BEGIN Excerpted data

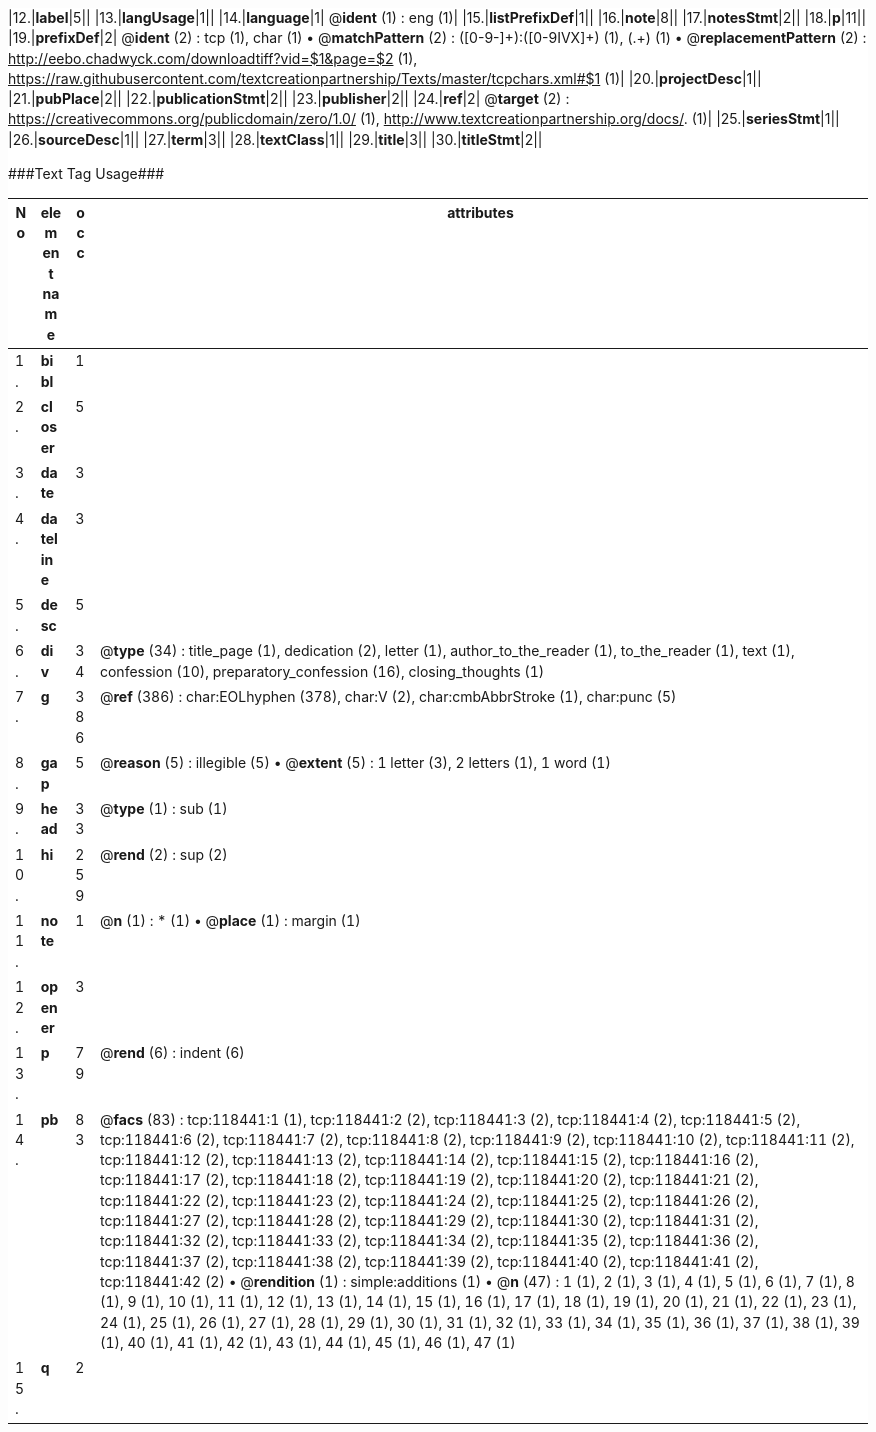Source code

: |12.|__label__|5||
|13.|__langUsage__|1||
|14.|__language__|1| @__ident__ (1) : eng (1)|
|15.|__listPrefixDef__|1||
|16.|__note__|8||
|17.|__notesStmt__|2||
|18.|__p__|11||
|19.|__prefixDef__|2| @__ident__ (2) : tcp (1), char (1)  •  @__matchPattern__ (2) : ([0-9\-]+):([0-9IVX]+) (1), (.+) (1)  •  @__replacementPattern__ (2) : http://eebo.chadwyck.com/downloadtiff?vid=$1&page=$2 (1), https://raw.githubusercontent.com/textcreationpartnership/Texts/master/tcpchars.xml#$1 (1)|
|20.|__projectDesc__|1||
|21.|__pubPlace__|2||
|22.|__publicationStmt__|2||
|23.|__publisher__|2||
|24.|__ref__|2| @__target__ (2) : https://creativecommons.org/publicdomain/zero/1.0/ (1), http://www.textcreationpartnership.org/docs/. (1)|
|25.|__seriesStmt__|1||
|26.|__sourceDesc__|1||
|27.|__term__|3||
|28.|__textClass__|1||
|29.|__title__|3||
|30.|__titleStmt__|2||


###Text Tag Usage###

|No|element name|occ|attributes|
|---|---|---|---|
|1.|__bibl__|1||
|2.|__closer__|5||
|3.|__date__|3||
|4.|__dateline__|3||
|5.|__desc__|5||
|6.|__div__|34| @__type__ (34) : title_page (1), dedication (2), letter (1), author_to_the_reader (1), to_the_reader (1), text (1), confession (10), preparatory_confession (16), closing_thoughts (1)|
|7.|__g__|386| @__ref__ (386) : char:EOLhyphen (378), char:V (2), char:cmbAbbrStroke (1), char:punc (5)|
|8.|__gap__|5| @__reason__ (5) : illegible (5)  •  @__extent__ (5) : 1 letter (3), 2 letters (1), 1 word (1)|
|9.|__head__|33| @__type__ (1) : sub (1)|
|10.|__hi__|259| @__rend__ (2) : sup (2)|
|11.|__note__|1| @__n__ (1) : * (1)  •  @__place__ (1) : margin (1)|
|12.|__opener__|3||
|13.|__p__|79| @__rend__ (6) : indent (6)|
|14.|__pb__|83| @__facs__ (83) : tcp:118441:1 (1), tcp:118441:2 (2), tcp:118441:3 (2), tcp:118441:4 (2), tcp:118441:5 (2), tcp:118441:6 (2), tcp:118441:7 (2), tcp:118441:8 (2), tcp:118441:9 (2), tcp:118441:10 (2), tcp:118441:11 (2), tcp:118441:12 (2), tcp:118441:13 (2), tcp:118441:14 (2), tcp:118441:15 (2), tcp:118441:16 (2), tcp:118441:17 (2), tcp:118441:18 (2), tcp:118441:19 (2), tcp:118441:20 (2), tcp:118441:21 (2), tcp:118441:22 (2), tcp:118441:23 (2), tcp:118441:24 (2), tcp:118441:25 (2), tcp:118441:26 (2), tcp:118441:27 (2), tcp:118441:28 (2), tcp:118441:29 (2), tcp:118441:30 (2), tcp:118441:31 (2), tcp:118441:32 (2), tcp:118441:33 (2), tcp:118441:34 (2), tcp:118441:35 (2), tcp:118441:36 (2), tcp:118441:37 (2), tcp:118441:38 (2), tcp:118441:39 (2), tcp:118441:40 (2), tcp:118441:41 (2), tcp:118441:42 (2)  •  @__rendition__ (1) : simple:additions (1)  •  @__n__ (47) : 1 (1), 2 (1), 3 (1), 4 (1), 5 (1), 6 (1), 7 (1), 8 (1), 9 (1), 10 (1), 11 (1), 12 (1), 13 (1), 14 (1), 15 (1), 16 (1), 17 (1), 18 (1), 19 (1), 20 (1), 21 (1), 22 (1), 23 (1), 24 (1), 25 (1), 26 (1), 27 (1), 28 (1), 29 (1), 30 (1), 31 (1), 32 (1), 33 (1), 34 (1), 35 (1), 36 (1), 37 (1), 38 (1), 39 (1), 40 (1), 41 (1), 42 (1), 43 (1), 44 (1), 45 (1), 46 (1), 47 (1)|
|15.|__q__|2||
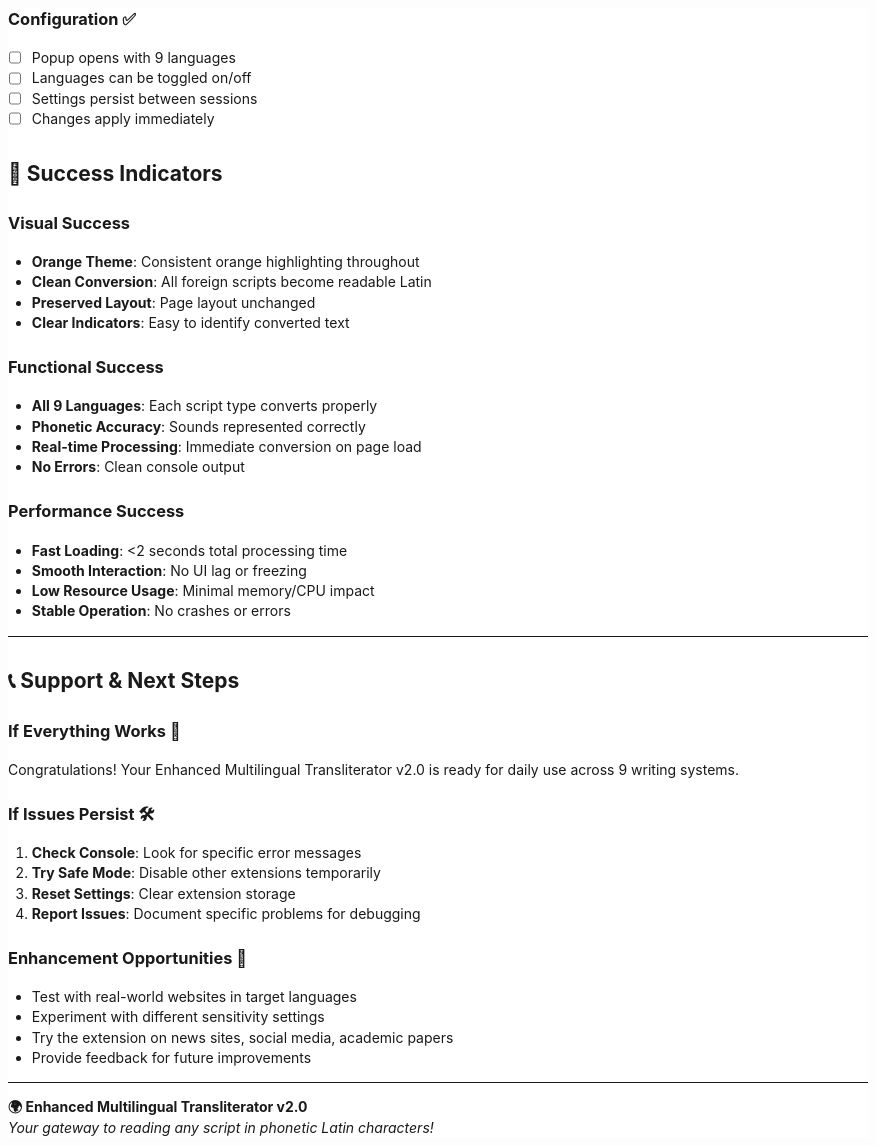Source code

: ### **Configuration** ✅
- [ ] Popup opens with 9 languages
- [ ] Languages can be toggled on/off
- [ ] Settings persist between sessions
- [ ] Changes apply immediately

## 🎉 **Success Indicators**

### **Visual Success**
- **Orange Theme**: Consistent orange highlighting throughout
- **Clean Conversion**: All foreign scripts become readable Latin
- **Preserved Layout**: Page layout unchanged
- **Clear Indicators**: Easy to identify converted text

### **Functional Success**
- **All 9 Languages**: Each script type converts properly
- **Phonetic Accuracy**: Sounds represented correctly
- **Real-time Processing**: Immediate conversion on page load
- **No Errors**: Clean console output

### **Performance Success**
- **Fast Loading**: <2 seconds total processing time
- **Smooth Interaction**: No UI lag or freezing
- **Low Resource Usage**: Minimal memory/CPU impact
- **Stable Operation**: No crashes or errors

---

## 📞 **Support & Next Steps**

### **If Everything Works** 🎊
Congratulations! Your Enhanced Multilingual Transliterator v2.0 is ready for daily use across 9 writing systems.

### **If Issues Persist** 🛠️
1. **Check Console**: Look for specific error messages
2. **Try Safe Mode**: Disable other extensions temporarily
3. **Reset Settings**: Clear extension storage
4. **Report Issues**: Document specific problems for debugging

### **Enhancement Opportunities** 🚀
- Test with real-world websites in target languages
- Experiment with different sensitivity settings
- Try the extension on news sites, social media, academic papers
- Provide feedback for future improvements

---

**🌍 Enhanced Multilingual Transliterator v2.0**  
*Your gateway to reading any script in phonetic Latin characters!*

END Excerpted data

What the task asks | Update all the records, replacing each "Success" with "Results" and keeping everything else the same. Leave out the pictures.

Response |
Source code

: |12.|__label__|5||
|13.|__langUsage__|1||
|14.|__language__|1| @__ident__ (1) : eng (1)|
|15.|__listPrefixDef__|1||
|16.|__note__|8||
|17.|__notesStmt__|2||
|18.|__p__|11||
|19.|__prefixDef__|2| @__ident__ (2) : tcp (1), char (1)  •  @__matchPattern__ (2) : ([0-9\-]+):([0-9IVX]+) (1), (.+) (1)  •  @__replacementPattern__ (2) : http://eebo.chadwyck.com/downloadtiff?vid=$1&page=$2 (1), https://raw.githubusercontent.com/textcreationpartnership/Texts/master/tcpchars.xml#$1 (1)|
|20.|__projectDesc__|1||
|21.|__pubPlace__|2||
|22.|__publicationStmt__|2||
|23.|__publisher__|2||
|24.|__ref__|2| @__target__ (2) : https://creativecommons.org/publicdomain/zero/1.0/ (1), http://www.textcreationpartnership.org/docs/. (1)|
|25.|__seriesStmt__|1||
|26.|__sourceDesc__|1||
|27.|__term__|3||
|28.|__textClass__|1||
|29.|__title__|3||
|30.|__titleStmt__|2||


###Text Tag Usage###

|No|element name|occ|attributes|
|---|---|---|---|
|1.|__bibl__|1||
|2.|__closer__|5||
|3.|__date__|3||
|4.|__dateline__|3||
|5.|__desc__|5||
|6.|__div__|34| @__type__ (34) : title_page (1), dedication (2), letter (1), author_to_the_reader (1), to_the_reader (1), text (1), confession (10), preparatory_confession (16), closing_thoughts (1)|
|7.|__g__|386| @__ref__ (386) : char:EOLhyphen (378), char:V (2), char:cmbAbbrStroke (1), char:punc (5)|
|8.|__gap__|5| @__reason__ (5) : illegible (5)  •  @__extent__ (5) : 1 letter (3), 2 letters (1), 1 word (1)|
|9.|__head__|33| @__type__ (1) : sub (1)|
|10.|__hi__|259| @__rend__ (2) : sup (2)|
|11.|__note__|1| @__n__ (1) : * (1)  •  @__place__ (1) : margin (1)|
|12.|__opener__|3||
|13.|__p__|79| @__rend__ (6) : indent (6)|
|14.|__pb__|83| @__facs__ (83) : tcp:118441:1 (1), tcp:118441:2 (2), tcp:118441:3 (2), tcp:118441:4 (2), tcp:118441:5 (2), tcp:118441:6 (2), tcp:118441:7 (2), tcp:118441:8 (2), tcp:118441:9 (2), tcp:118441:10 (2), tcp:118441:11 (2), tcp:118441:12 (2), tcp:118441:13 (2), tcp:118441:14 (2), tcp:118441:15 (2), tcp:118441:16 (2), tcp:118441:17 (2), tcp:118441:18 (2), tcp:118441:19 (2), tcp:118441:20 (2), tcp:118441:21 (2), tcp:118441:22 (2), tcp:118441:23 (2), tcp:118441:24 (2), tcp:118441:25 (2), tcp:118441:26 (2), tcp:118441:27 (2), tcp:118441:28 (2), tcp:118441:29 (2), tcp:118441:30 (2), tcp:118441:31 (2), tcp:118441:32 (2), tcp:118441:33 (2), tcp:118441:34 (2), tcp:118441:35 (2), tcp:118441:36 (2), tcp:118441:37 (2), tcp:118441:38 (2), tcp:118441:39 (2), tcp:118441:40 (2), tcp:118441:41 (2), tcp:118441:42 (2)  •  @__rendition__ (1) : simple:additions (1)  •  @__n__ (47) : 1 (1), 2 (1), 3 (1), 4 (1), 5 (1), 6 (1), 7 (1), 8 (1), 9 (1), 10 (1), 11 (1), 12 (1), 13 (1), 14 (1), 15 (1), 16 (1), 17 (1), 18 (1), 19 (1), 20 (1), 21 (1), 22 (1), 23 (1), 24 (1), 25 (1), 26 (1), 27 (1), 28 (1), 29 (1), 30 (1), 31 (1), 32 (1), 33 (1), 34 (1), 35 (1), 36 (1), 37 (1), 38 (1), 39 (1), 40 (1), 41 (1), 42 (1), 43 (1), 44 (1), 45 (1), 46 (1), 47 (1)|
|15.|__q__|2||
Source code

: ### **Configuration** ✅
- [ ] Popup opens with 9 languages
- [ ] Languages can be toggled on/off
- [ ] Settings persist between sessions
- [ ] Changes apply immediately

## 🎉 **Results Indicators**

### **Visual Results**
- **Orange Theme**: Consistent orange highlighting throughout
- **Clean Conversion**: All foreign scripts become readable Latin
- **Preserved Layout**: Page layout unchanged
- **Clear Indicators**: Easy to identify converted text

### **Functional Results**
- **All 9 Languages**: Each script type converts properly
- **Phonetic Accuracy**: Sounds represented correctly
- **Real-time Processing**: Immediate conversion on page load
- **No Errors**: Clean console output

### **Performance Results**
- **Fast Loading**: <2 seconds total processing time
- **Smooth Interaction**: No UI lag or freezing
- **Low Resource Usage**: Minimal memory/CPU impact
- **Stable Operation**: No crashes or errors

---

## 📞 **Support & Next Steps**

### **If Everything Works** 🎊
Congratulations! Your Enhanced Multilingual Transliterator v2.0 is ready for daily use across 9 writing systems.

### **If Issues Persist** 🛠️
1. **Check Console**: Look for specific error messages
2. **Try Safe Mode**: Disable other extensions temporarily
3. **Reset Settings**: Clear extension storage
4. **Report Issues**: Document specific problems for debugging

### **Enhancement Opportunities** 🚀
- Test with real-world websites in target languages
- Experiment with different sensitivity settings
- Try the extension on news sites, social media, academic papers
- Provide feedback for future improvements

---

**🌍 Enhanced Multilingual Transliterator v2.0**  
*Your gateway to reading any script in phonetic Latin characters!*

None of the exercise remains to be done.